Derrière la variété des cultures, il existe une unité psychique de l’humanité.
Le missionnaire jésuite n’était pas supérieur au sauvage Bororo qu’il venait convertir au
Christ et à la modernité. Pour comprendre quelque chose à l’homme, il ne faut pas se limiter à
s’observer soi-même à la manière du philosophe qui pratique l’introspection. Il ne suffit pas
non plus de se limiter à une période, à la manière de l’historien. Il est au contraire
indispensable de brûler ses vaisseaux, de partir à la rencontre de ceux qui semblent le plus
éloigné possible de nous-mêmes, afin de chercher ce qui, dans la nature humaine, est constant
et fondamental.
Ce qui manquait à l’anthropologie jusque dans les années cinquante, estime Lévi-Strauss,
c’était une théorie, un système, un instrument pour comprendre ce que l’on voyait. « Toutes
les sciences, affirme-t-il, ne fonctionnent que sur la base de théories explicatives ». Ainsi, en
sociologie, Marx, le premier, a montré que pour interpréter la réalité sociale, il fallait sortir de
la perception immédiate et la voir à travers un système. Ce que Marx a fait pour la sociologie,
Lévi-Strauss le fera pour l’anthropologie : Le structuralisme est une lunette pour déchiffrer
les civilisations.
L’un des véritables fondateurs du structuralisme, rappelle Lévi-Strauss est Roman Jakobson.
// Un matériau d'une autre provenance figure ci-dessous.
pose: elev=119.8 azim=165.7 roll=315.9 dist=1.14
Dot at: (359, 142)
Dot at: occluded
Ce linguiste russe a démontré comment, « dans la quantité illimitée des sons que la voix peut
émettre, chaque langue en sélectionne un petit nombre formant un système et qui, par la façon
dont ils s’opposent entre eux, servent à différencier les significations ». Pour Roman
Jakobson, chaque langue est donc une variation à partir d’une structure. Or, de son côté, en
comparant les relations de parenté chez les primitifs et leurs mythes, Lévi-Strauss avait
observé qu’il retombait toujours sur les mêmes problèmes de base. Il en conclut que, derrière
la variété des cultures, il existe une unité psychique de l’humanité. Les civilisations ne
font que combiner des éléments de base communs à toute l’humanité. Les hommes ne
font que combiner un nombre limité de conduites possibles. À la manière dont nous
jouons avec un kaléidoscope les figures sont nombreuses, mais elles ne font que déplacer
des structures de base, toujours les mêmes. Voilà pourquoi on constate parfois, dans des
civilisations éloignées, des ressemblances troublantes : ce n’est pas nécessairement parce que
ces civilisations ont communiqué entre elles. Par exemple, on retrouve dans l’Antiquité
classique, en Extrême-Orient, en Amérique, le même mythe d’un couple de nains en guerre
contre des oiseaux aquatiques. A-t-il été inventé plusieurs fois? C’est peu probable ; ou bien
on se l’est emprunté, ou bien l’esprit humain a travaillé ici et là de la même façon.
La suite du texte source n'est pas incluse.